Ricordo ancora la sensazione di avere tra le mani un libro scritto con gli “scarponi ai piedi”; solo dopo, sono venuto a sapere che Panowich lo aveva scritto in uno sgabuzzino nella centrale dei pompieri dove lavora, e che i suoi primi lettori, quelli a cui lui di volta in volta faceva leggere i capitoli, erano i suoi compagni di lavoro; altra gente con scarponi ai piedi. Bull Mountain non è un libro neutrale, e non è nemmeno una passeggiata al chiaro di luna: al lettore si chiede di attraversare boschi, percorrere sentieri di montagna, bere bourbon e mangiare uova, lardo e pancetta per colazione; “non è un libro da leggere in ciabatte” dovrebbe essere scritto sulla quarta di copertina.

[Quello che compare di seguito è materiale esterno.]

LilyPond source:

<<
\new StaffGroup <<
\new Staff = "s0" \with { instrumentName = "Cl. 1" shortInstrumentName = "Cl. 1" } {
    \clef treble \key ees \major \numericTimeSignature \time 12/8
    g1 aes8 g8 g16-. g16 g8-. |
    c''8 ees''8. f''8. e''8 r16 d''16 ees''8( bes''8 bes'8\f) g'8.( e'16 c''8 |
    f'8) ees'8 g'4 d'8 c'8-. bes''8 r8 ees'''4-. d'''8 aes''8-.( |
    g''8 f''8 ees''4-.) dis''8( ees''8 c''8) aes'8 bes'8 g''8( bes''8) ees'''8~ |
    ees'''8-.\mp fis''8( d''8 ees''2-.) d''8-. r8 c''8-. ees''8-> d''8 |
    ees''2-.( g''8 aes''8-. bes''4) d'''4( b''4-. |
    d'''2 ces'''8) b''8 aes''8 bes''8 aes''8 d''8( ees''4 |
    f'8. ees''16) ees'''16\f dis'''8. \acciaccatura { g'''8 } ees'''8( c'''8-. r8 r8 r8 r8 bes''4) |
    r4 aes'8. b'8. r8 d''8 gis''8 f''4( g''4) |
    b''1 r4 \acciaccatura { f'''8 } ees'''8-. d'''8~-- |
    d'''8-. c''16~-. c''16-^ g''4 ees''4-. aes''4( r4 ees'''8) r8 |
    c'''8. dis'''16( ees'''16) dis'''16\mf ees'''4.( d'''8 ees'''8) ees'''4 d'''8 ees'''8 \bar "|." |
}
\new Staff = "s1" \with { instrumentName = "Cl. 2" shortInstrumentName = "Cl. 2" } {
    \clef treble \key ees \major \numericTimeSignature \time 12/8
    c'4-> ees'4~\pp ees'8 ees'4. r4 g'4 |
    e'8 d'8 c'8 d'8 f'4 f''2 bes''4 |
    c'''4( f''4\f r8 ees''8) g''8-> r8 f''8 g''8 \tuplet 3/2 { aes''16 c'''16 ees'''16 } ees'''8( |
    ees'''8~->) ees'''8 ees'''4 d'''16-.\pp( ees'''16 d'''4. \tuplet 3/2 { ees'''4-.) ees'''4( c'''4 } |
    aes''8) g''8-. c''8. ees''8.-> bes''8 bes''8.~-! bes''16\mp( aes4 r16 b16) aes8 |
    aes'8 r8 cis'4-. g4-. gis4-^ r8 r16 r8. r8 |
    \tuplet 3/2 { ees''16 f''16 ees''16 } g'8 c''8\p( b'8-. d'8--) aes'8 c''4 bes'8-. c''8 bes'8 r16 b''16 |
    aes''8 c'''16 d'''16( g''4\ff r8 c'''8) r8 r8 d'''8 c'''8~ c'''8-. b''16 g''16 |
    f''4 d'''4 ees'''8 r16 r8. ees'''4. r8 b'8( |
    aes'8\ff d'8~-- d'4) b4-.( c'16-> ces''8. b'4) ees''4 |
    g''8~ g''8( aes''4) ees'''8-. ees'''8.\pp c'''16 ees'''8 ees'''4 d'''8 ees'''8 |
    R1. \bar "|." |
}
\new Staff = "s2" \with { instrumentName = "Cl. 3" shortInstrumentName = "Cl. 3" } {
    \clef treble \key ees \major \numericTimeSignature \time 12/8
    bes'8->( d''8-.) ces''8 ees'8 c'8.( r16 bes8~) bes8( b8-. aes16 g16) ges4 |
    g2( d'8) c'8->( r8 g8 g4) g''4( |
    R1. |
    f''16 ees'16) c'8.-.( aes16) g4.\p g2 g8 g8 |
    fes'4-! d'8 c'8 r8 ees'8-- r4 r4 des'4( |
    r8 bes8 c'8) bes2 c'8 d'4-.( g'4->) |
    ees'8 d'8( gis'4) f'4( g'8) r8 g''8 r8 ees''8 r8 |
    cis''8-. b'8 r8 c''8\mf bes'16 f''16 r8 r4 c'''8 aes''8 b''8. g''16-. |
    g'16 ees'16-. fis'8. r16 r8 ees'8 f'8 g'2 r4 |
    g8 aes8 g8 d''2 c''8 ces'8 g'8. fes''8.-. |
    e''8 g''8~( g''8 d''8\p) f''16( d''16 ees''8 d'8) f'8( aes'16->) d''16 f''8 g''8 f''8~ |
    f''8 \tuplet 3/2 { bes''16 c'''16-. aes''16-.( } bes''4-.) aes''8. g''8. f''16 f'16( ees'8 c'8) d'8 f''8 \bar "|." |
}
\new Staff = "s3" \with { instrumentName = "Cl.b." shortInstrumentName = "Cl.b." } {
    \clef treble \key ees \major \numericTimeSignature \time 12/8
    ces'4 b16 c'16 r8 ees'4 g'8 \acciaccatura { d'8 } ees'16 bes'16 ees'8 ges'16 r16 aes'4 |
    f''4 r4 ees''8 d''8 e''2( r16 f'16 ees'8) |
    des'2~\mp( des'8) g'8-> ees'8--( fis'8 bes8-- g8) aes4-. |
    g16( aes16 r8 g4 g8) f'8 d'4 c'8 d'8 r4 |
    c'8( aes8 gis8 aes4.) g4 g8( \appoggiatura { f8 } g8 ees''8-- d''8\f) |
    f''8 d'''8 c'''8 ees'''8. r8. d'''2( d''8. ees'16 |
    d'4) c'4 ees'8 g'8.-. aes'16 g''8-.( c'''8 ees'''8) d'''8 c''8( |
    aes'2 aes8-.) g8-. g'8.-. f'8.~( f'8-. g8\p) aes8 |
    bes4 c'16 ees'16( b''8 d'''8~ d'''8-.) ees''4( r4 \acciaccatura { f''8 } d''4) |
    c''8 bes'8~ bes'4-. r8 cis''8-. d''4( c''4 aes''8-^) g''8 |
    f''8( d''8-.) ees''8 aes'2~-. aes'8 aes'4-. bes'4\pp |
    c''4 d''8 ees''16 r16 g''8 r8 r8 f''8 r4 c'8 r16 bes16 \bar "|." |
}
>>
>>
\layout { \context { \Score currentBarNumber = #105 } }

Se c’è una cosa che Bull Mountain insegna è che sfuggire alle proprie origini, ovvero alla propria famiglia e terra, è una cosa difficile. La volontà non basta; i legami forti vanno recisi prima dentro, ed è lì, in solitudine e a confronto con la parte più profonda di sé, che si decidono le cose. È forse questa verità morale ad aver attecchito maggiormente in me.
Ancora oggi, rileggendolo a distanza di tempo, e per la prima volta tradotto, sono stato pervaso dalle stesse sensazioni. Panowich, con un passato da musicista rock, ha suonato nuovamente la sua partitura ed è arrivato alle mie orecchie con la medesima forza. Ogni capitolo affronta personaggi e momenti diversi, eppure quando si arriva alla fine, la sensazione che rimane è quella di essere stati investiti da un’unità compatta e solida; o meglio, attraversati.
Si esce da Bull Mountain storditi, i sensi pervasi dalle emozioni; le storie belle, come il buon vino, migliorano col tempo. Panowich ci ha chiesto di fidarci di lui e noi ci siamo fidati. Si è stabilito un patto. Non è forse questa la più grande felicità per un lettore?